Your instructions » Pull out every line below that contains the string "chart", and copy each one in full. Matching is case-sensitive.

Source data »
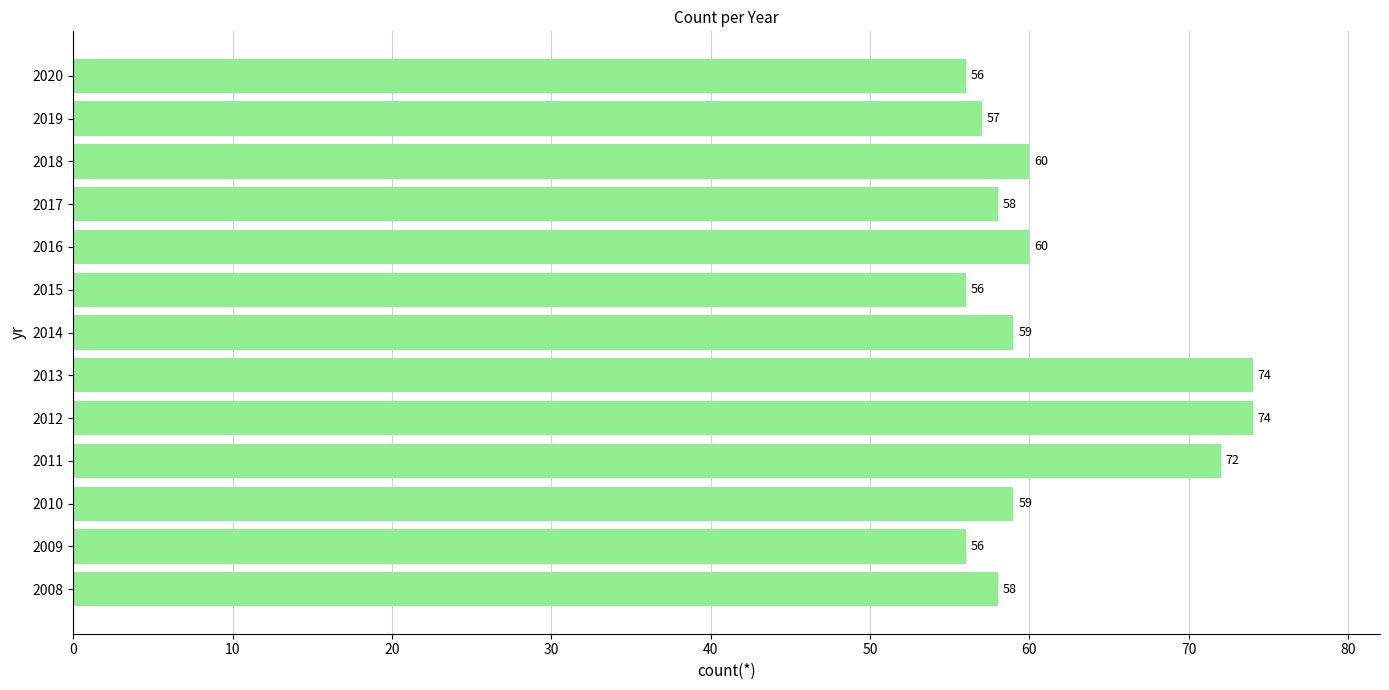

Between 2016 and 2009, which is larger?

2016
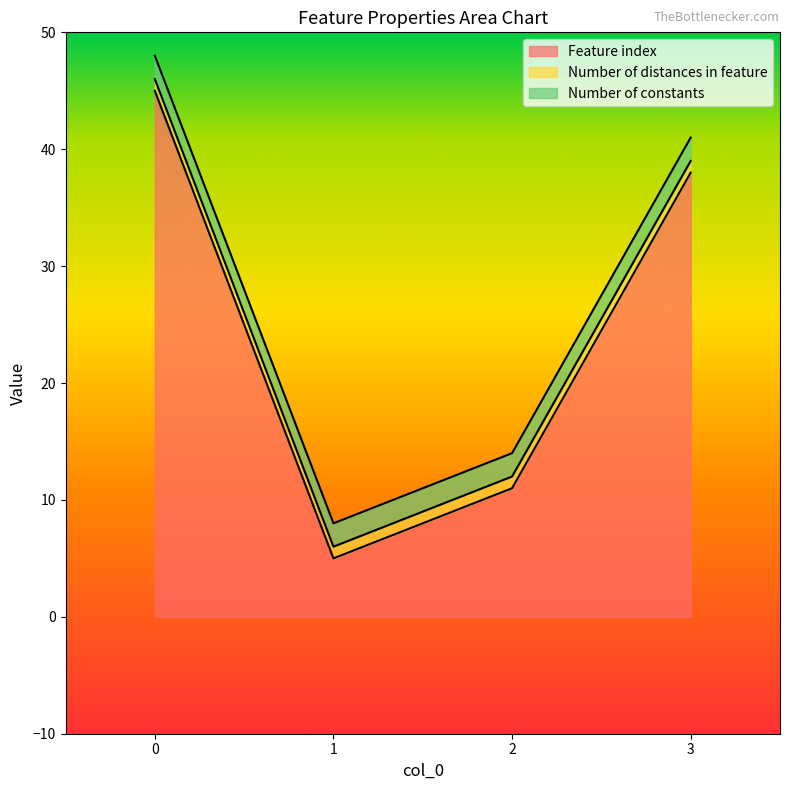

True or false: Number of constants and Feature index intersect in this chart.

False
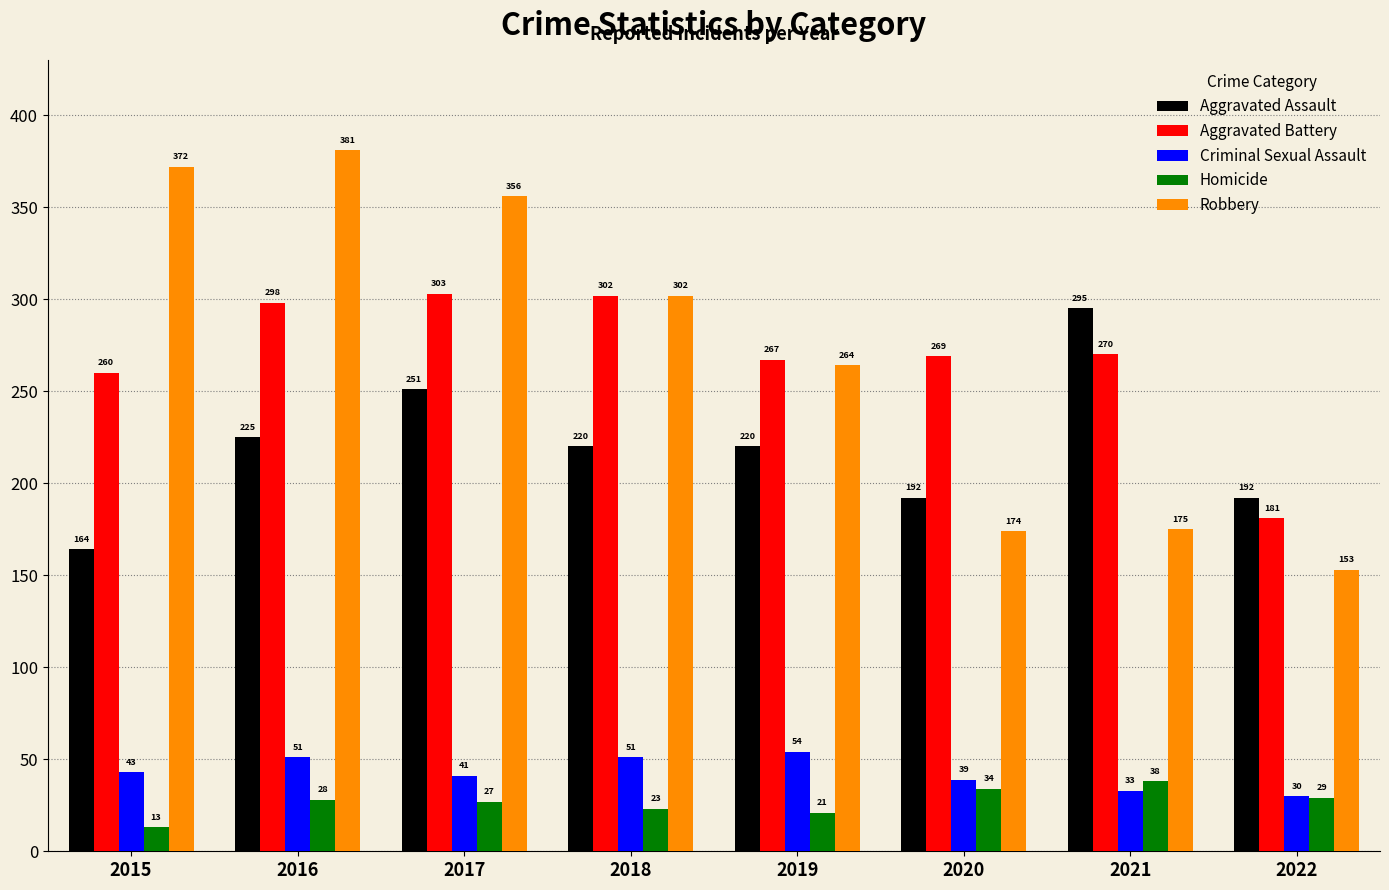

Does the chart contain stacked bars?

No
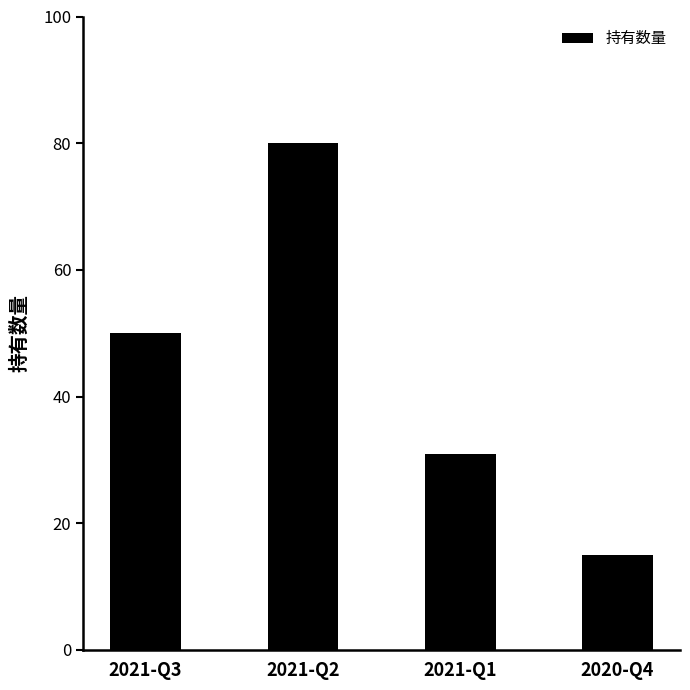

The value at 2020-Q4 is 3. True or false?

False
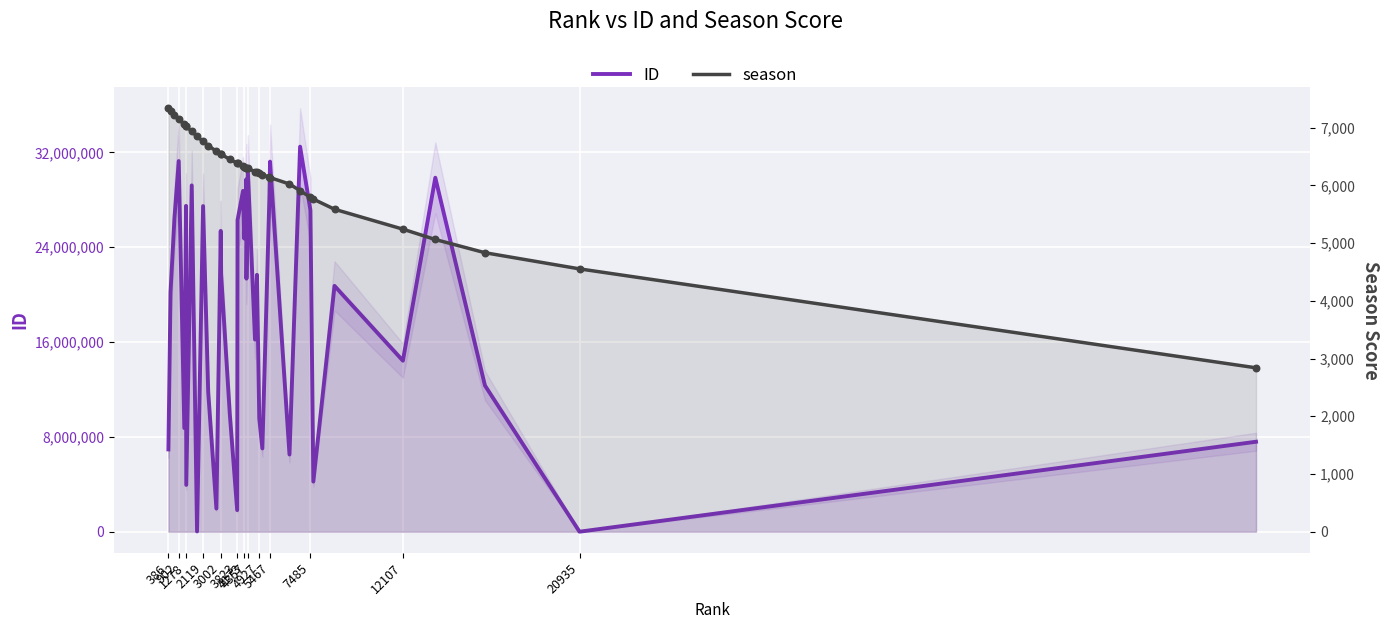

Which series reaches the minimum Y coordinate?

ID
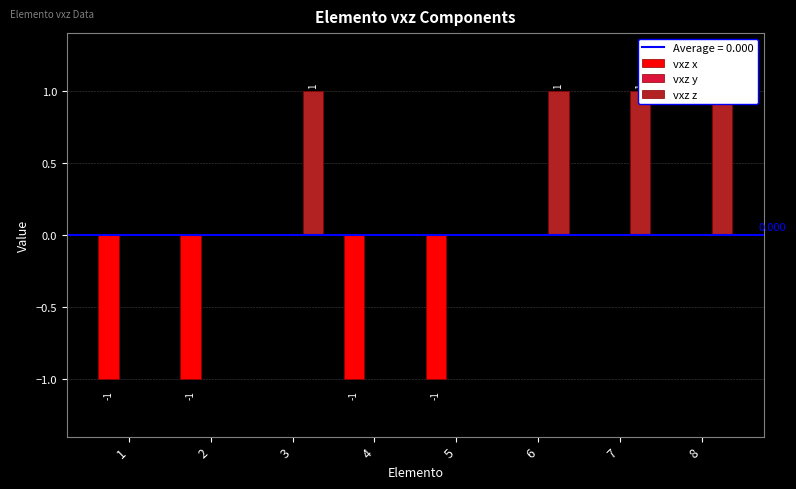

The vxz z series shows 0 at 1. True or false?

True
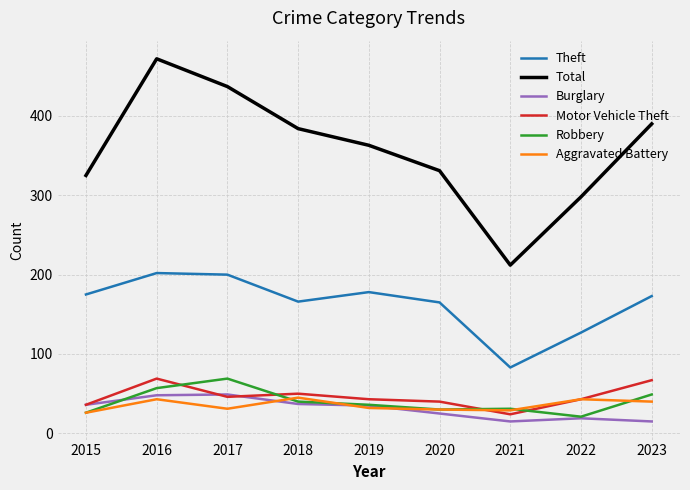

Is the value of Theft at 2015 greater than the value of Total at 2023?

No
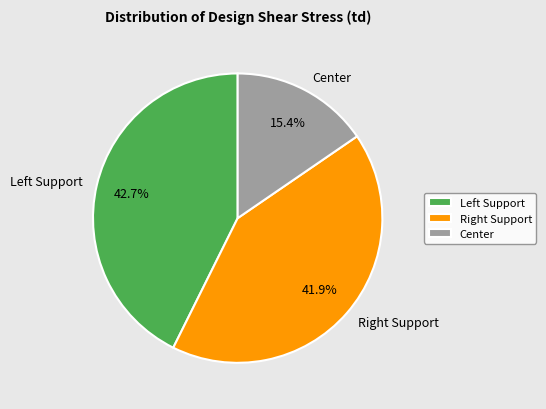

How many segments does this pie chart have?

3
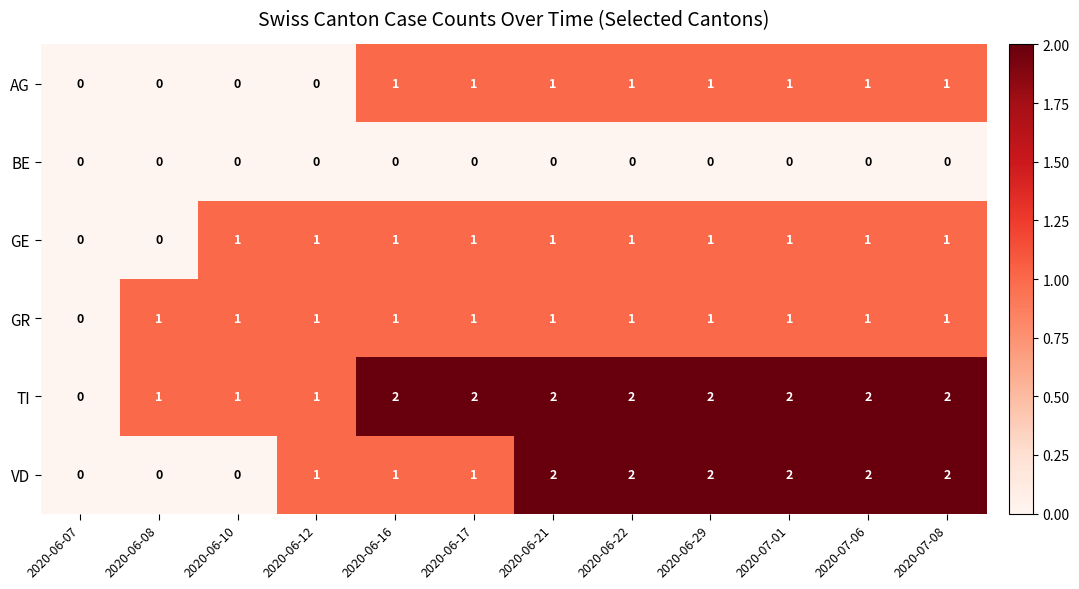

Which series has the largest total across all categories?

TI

Problem solution »
True or false: Number of constants and Feature index intersect in this chart.
Does the chart contain stacked bars?
How many segments does this pie chart have?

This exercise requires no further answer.